===== Input data =====

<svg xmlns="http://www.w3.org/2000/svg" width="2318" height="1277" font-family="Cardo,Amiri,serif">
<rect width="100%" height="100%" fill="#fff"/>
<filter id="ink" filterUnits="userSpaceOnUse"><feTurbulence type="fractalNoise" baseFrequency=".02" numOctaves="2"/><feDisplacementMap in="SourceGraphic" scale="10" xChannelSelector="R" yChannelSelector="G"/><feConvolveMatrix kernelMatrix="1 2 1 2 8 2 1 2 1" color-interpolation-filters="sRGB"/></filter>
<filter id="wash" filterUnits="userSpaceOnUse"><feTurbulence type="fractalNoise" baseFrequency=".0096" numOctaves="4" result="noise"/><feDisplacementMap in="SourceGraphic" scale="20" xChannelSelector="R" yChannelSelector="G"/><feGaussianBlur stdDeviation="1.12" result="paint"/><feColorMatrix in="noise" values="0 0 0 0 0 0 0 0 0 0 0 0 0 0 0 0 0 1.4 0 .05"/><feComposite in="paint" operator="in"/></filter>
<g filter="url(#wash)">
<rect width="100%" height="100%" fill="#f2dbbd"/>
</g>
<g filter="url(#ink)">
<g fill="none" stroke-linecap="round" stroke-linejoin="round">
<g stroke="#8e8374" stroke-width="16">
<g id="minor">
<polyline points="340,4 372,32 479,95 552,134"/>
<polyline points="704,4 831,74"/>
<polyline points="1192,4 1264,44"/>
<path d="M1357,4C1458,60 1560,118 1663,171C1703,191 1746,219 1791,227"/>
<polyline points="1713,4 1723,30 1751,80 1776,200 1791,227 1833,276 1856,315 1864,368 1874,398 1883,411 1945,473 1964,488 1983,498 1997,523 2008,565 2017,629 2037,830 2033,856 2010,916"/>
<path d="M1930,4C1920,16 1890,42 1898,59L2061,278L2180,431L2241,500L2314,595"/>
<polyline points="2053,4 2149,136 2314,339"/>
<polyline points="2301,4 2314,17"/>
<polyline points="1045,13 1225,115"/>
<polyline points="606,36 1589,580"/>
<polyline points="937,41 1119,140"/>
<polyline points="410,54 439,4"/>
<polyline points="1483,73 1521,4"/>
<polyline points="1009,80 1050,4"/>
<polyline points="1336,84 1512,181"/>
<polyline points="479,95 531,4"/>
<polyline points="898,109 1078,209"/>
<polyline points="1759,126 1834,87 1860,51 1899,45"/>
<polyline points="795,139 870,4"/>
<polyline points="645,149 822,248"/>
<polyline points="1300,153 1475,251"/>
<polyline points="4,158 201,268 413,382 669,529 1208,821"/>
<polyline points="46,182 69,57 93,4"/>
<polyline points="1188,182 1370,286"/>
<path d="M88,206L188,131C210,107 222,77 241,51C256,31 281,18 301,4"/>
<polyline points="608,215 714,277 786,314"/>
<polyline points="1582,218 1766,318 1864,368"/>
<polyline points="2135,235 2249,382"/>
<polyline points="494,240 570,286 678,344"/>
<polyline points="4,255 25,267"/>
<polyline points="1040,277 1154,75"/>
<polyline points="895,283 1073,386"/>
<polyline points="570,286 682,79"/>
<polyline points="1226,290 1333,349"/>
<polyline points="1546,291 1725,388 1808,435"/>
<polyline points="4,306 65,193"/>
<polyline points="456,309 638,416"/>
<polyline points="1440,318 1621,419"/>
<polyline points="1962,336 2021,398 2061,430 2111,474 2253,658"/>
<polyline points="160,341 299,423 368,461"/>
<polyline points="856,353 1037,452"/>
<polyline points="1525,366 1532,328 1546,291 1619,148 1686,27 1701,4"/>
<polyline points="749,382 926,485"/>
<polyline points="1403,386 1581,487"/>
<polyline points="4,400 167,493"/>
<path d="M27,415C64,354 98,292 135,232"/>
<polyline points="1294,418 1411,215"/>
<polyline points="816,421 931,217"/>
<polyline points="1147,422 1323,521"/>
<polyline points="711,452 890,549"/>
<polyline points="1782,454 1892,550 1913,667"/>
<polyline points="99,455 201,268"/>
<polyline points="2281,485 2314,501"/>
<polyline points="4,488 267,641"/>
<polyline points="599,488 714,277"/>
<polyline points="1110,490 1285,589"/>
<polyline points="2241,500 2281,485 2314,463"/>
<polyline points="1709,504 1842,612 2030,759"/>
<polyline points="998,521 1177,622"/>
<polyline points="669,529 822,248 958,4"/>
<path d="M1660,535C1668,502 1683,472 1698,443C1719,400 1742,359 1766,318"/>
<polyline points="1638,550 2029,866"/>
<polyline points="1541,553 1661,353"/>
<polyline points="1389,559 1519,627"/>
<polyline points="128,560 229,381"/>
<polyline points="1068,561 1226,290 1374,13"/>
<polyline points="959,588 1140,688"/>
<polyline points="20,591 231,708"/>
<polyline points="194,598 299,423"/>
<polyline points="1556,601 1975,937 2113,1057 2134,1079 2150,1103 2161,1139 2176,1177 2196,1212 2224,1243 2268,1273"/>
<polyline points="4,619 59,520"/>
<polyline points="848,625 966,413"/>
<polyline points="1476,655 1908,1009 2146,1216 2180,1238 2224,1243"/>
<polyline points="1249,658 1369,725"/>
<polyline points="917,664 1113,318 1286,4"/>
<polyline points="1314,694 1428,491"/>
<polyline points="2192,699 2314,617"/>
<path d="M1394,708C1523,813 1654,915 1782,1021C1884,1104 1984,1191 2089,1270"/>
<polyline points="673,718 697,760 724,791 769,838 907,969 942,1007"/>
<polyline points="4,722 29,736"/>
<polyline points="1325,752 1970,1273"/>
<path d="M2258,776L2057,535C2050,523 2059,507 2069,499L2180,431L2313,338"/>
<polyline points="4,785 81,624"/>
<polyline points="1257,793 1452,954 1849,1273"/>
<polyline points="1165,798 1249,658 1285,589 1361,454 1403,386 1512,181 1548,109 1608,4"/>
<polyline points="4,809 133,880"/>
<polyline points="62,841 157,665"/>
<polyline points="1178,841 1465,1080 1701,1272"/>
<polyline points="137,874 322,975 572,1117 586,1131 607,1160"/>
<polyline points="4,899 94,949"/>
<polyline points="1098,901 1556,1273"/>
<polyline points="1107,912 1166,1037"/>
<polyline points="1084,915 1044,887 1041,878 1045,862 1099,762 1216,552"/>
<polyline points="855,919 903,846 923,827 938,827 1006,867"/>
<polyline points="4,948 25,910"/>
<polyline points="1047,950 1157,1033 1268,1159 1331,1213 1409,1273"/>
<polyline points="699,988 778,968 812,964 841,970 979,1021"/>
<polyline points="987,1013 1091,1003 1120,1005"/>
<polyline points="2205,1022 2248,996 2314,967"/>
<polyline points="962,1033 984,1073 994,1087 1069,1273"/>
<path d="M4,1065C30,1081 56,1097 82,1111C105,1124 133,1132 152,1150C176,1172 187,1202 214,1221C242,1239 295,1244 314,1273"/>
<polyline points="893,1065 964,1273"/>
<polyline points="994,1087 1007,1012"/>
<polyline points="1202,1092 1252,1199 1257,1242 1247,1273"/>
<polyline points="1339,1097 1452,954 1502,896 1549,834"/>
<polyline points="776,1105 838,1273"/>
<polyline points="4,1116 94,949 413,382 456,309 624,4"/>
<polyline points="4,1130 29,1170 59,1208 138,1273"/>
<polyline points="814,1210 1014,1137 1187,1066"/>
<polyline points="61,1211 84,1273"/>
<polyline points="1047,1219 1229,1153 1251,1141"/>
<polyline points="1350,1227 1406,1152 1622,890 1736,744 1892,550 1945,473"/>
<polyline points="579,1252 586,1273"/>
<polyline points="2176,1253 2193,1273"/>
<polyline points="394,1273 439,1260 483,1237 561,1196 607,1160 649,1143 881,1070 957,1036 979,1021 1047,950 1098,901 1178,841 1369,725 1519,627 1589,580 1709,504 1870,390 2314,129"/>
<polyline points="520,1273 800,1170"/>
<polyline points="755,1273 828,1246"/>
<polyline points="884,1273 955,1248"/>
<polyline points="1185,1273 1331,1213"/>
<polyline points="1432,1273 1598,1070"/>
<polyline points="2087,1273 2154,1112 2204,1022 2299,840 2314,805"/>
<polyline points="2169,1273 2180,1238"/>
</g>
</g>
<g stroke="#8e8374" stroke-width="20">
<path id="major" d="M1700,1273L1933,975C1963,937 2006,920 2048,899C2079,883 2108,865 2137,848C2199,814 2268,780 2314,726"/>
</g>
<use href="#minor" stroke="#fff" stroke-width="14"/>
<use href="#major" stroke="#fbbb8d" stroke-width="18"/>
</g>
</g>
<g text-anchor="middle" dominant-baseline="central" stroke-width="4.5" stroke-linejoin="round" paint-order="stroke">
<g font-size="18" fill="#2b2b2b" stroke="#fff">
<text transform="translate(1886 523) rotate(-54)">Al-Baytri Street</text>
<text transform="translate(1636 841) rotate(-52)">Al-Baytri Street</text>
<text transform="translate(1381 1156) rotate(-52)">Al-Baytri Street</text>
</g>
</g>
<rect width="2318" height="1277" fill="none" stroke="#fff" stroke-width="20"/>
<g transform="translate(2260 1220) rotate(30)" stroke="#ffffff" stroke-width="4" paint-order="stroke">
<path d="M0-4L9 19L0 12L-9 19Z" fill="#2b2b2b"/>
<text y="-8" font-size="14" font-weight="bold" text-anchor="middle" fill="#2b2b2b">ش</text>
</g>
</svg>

=====

### Work item
Once you have located every line with the word "feTurbulence" in the material above, list those lines.

### Written answer
<filter id="ink" filterUnits="userSpaceOnUse"><feTurbulence type="fractalNoise" baseFrequency=".02" numOctaves="2"/><feDisplacementMap in="SourceGraphic" scale="10" xChannelSelector="R" yChannelSelector="G"/><feConvolveMatrix kernelMatrix="1 2 1 2 8 2 1 2 1" color-interpolation-filters="sRGB"/></filter>
<filter id="wash" filterUnits="userSpaceOnUse"><feTurbulence type="fractalNoise" baseFrequency=".0096" numOctaves="4" result="noise"/><feDisplacementMap in="SourceGraphic" scale="20" xChannelSelector="R" yChannelSelector="G"/><feGaussianBlur stdDeviation="1.12" result="paint"/><feColorMatrix in="noise" values="0 0 0 0 0 0 0 0 0 0 0 0 0 0 0 0 0 1.4 0 .05"/><feComposite in="paint" operator="in"/></filter>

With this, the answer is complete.